(Text shown)

* Start *

It also helps to sell it to the business community, obviously, because the business community became involved in Calgary. Some people might ask if that will really work. Many of the business people will bring their market discipline concepts to the table and the idea that we have these targets that we have to meet, and eliminating homelessness in 10 years is a pretty powerful target. If they buy into the business-case argument and put their shoulders to the wheel to help to make it happen together with other people in the community — not business entirely, of course, but all sorts of other people in the community — then it appears to have some merit.
Could you comment on the programming that Calgary has, which, as I say, seems to come from the Mangano formula?
Ms. Torjman: It is fantastic, and that is what we should be doing. Any poverty reduction effort should involve governments at different levels and the community. We are not just talking about a government approach, or federal, provincial or even municipal alone; we are talking about what every sector can do, both individually and together. The Calgary model is fantastic. It is an example of what a community can do around a complex problem by taking one component of it and working on it in depth.
In our view, we need a whole set of initiatives at different levels. We have been tracking, in much of our work, what communities across the country are doing in their respective areas. In some cases, they have taken housing as an issue. In other cases, they have taken single parents and are trying to working in depth with single parents. Other communities have educational goals. In other areas, they have selected crime prevention. We have documented many of these. For example, I brought the book, Shared Space: The Communities Agenda, which talks about how communities are becoming involved by bringing different sectors together and creating comprehensive plans. They cannot do this on their own; they need investment in social infrastructure and adequate income security because they are not replacing those fundamental public investments.
In this book and in a report called Community Roles in Policy, I have written extensively about the "business case and the evidence base." That was a section on where to get the evidence and how to build the case to actually convince people that this is worthwhile, that this is an important vision and that we need to come on board and work together to tackle this. It is actually a crucial part of the bigger and broader picture that you raise, and thank you for pointing that out.
The Chair: What is the state of funding for the Vibrant Communities initiative?
Ms. Torjman: That has been funded by a wide range of different sources. The Vibrant Communities project, for those of you not familiar with it, is a pan-Canadian, poverty reduction initiative in which 15 cities came together in a learning partnership to try to find local solutions to reduce poverty. Each is involved in something very different, but they are learning together.
The financing for that primarily came and still does come from private foundations, notably the J.W. McConnell Family Foundation and the Maytree Foundation in Toronto. Other sources of financing, including the federal government, came on board later in terms of helping along. They were not the primary funder. In fact, the project did not want government to be the primary funder in the first instance and made an explicit decision not to approach government because of the rules and procedures to which I referred before that would effectively tie their hands and make it impossible to follow their principles.
The Chair: Are their investments and endowments, et cetera, suffering from this downturn?

* End *

Data records

* Start *

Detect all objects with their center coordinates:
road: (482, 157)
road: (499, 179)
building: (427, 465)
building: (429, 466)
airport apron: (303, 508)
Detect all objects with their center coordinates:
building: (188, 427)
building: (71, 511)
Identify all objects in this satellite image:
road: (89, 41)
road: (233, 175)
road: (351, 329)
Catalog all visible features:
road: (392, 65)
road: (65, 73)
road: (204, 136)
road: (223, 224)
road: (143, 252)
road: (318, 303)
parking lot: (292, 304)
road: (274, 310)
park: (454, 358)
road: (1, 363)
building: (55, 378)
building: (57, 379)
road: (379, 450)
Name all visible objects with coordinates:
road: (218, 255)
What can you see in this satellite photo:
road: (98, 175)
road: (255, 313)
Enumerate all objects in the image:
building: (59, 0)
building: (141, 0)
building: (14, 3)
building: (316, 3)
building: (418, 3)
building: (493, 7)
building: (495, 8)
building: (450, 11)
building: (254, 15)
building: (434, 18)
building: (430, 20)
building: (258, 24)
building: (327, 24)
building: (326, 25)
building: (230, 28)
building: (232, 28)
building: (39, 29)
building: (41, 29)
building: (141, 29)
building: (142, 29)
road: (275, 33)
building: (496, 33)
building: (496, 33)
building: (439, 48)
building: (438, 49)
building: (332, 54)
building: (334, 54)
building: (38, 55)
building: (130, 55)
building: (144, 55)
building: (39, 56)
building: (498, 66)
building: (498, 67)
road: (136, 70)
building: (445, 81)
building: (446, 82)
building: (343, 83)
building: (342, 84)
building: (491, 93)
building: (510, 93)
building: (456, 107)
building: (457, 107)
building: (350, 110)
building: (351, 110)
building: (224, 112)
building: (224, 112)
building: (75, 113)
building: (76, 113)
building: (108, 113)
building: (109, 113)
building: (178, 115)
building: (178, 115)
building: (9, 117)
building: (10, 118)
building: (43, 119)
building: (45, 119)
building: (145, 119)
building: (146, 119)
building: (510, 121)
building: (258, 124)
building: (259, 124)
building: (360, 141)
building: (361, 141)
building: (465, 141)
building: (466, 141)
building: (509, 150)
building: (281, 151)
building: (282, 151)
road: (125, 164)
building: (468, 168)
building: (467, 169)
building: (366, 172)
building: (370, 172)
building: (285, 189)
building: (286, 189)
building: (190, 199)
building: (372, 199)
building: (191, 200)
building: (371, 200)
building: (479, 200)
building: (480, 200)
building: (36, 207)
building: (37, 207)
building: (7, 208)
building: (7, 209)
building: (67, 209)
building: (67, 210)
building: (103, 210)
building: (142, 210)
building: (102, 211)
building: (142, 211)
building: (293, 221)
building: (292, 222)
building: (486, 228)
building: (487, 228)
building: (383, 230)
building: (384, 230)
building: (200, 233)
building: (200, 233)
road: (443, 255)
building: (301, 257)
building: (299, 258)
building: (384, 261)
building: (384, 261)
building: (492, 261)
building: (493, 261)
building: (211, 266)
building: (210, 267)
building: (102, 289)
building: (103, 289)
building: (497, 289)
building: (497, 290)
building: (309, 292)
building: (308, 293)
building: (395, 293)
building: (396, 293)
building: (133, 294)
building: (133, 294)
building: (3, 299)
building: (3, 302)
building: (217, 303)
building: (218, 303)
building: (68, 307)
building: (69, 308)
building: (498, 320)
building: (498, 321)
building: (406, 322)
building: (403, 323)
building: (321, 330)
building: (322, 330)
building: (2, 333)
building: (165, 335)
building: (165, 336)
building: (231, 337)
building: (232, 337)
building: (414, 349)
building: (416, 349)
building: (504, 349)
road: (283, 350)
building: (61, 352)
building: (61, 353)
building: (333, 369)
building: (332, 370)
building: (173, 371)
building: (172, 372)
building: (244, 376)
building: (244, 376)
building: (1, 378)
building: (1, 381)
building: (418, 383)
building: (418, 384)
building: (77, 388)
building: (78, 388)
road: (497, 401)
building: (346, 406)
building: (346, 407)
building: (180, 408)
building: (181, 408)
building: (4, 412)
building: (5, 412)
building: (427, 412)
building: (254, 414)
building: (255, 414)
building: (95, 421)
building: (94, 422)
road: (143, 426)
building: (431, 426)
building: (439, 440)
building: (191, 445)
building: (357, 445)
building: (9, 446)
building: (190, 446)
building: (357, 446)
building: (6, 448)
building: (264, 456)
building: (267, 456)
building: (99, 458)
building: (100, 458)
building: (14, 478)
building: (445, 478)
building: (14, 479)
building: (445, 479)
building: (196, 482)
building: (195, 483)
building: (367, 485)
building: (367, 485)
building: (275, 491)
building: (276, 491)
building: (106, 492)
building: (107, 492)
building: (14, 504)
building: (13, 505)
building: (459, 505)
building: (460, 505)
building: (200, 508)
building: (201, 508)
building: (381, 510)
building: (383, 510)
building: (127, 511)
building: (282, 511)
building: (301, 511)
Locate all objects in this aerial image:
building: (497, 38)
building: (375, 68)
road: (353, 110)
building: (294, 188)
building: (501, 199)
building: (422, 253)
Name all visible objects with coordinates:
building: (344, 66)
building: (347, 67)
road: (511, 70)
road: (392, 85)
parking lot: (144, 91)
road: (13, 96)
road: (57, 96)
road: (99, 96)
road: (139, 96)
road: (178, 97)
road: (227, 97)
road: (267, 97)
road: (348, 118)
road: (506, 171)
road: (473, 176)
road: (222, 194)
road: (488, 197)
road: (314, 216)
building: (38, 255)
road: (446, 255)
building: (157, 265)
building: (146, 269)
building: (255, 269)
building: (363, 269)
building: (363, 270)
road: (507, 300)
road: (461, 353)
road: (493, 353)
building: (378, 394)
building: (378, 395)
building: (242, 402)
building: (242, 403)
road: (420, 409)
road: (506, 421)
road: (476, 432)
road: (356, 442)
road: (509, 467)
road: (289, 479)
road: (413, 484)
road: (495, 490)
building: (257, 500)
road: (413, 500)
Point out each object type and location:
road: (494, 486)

* End *

(Work instructions)
a. According to the transcript, which private foundations are named as the main funders of the Vibrant Communities project?
b. Copy out the entries without changes, starting with their first line and going on through the line with "building: (445, 81)".

(Answers given)
a. The J.W. McConnell Family Foundation and the Maytree Foundation in Toronto.

b.
Detect all objects with their center coordinates:
road: (482, 157)
road: (499, 179)
building: (427, 465)
building: (429, 466)
airport apron: (303, 508)
Detect all objects with their center coordinates:
building: (188, 427)
building: (71, 511)
Identify all objects in this satellite image:
road: (89, 41)
road: (233, 175)
road: (351, 329)
Catalog all visible features:
road: (392, 65)
road: (65, 73)
road: (204, 136)
road: (223, 224)
road: (143, 252)
road: (318, 303)
parking lot: (292, 304)
road: (274, 310)
park: (454, 358)
road: (1, 363)
building: (55, 378)
building: (57, 379)
road: (379, 450)
Name all visible objects with coordinates:
road: (218, 255)
What can you see in this satellite photo:
road: (98, 175)
road: (255, 313)
Enumerate all objects in the image:
building: (59, 0)
building: (141, 0)
building: (14, 3)
building: (316, 3)
building: (418, 3)
building: (493, 7)
building: (495, 8)
building: (450, 11)
building: (254, 15)
building: (434, 18)
building: (430, 20)
building: (258, 24)
building: (327, 24)
building: (326, 25)
building: (230, 28)
building: (232, 28)
building: (39, 29)
building: (41, 29)
building: (141, 29)
building: (142, 29)
road: (275, 33)
building: (496, 33)
building: (496, 33)
building: (439, 48)
building: (438, 49)
building: (332, 54)
building: (334, 54)
building: (38, 55)
building: (130, 55)
building: (144, 55)
building: (39, 56)
building: (498, 66)
building: (498, 67)
road: (136, 70)
building: (445, 81)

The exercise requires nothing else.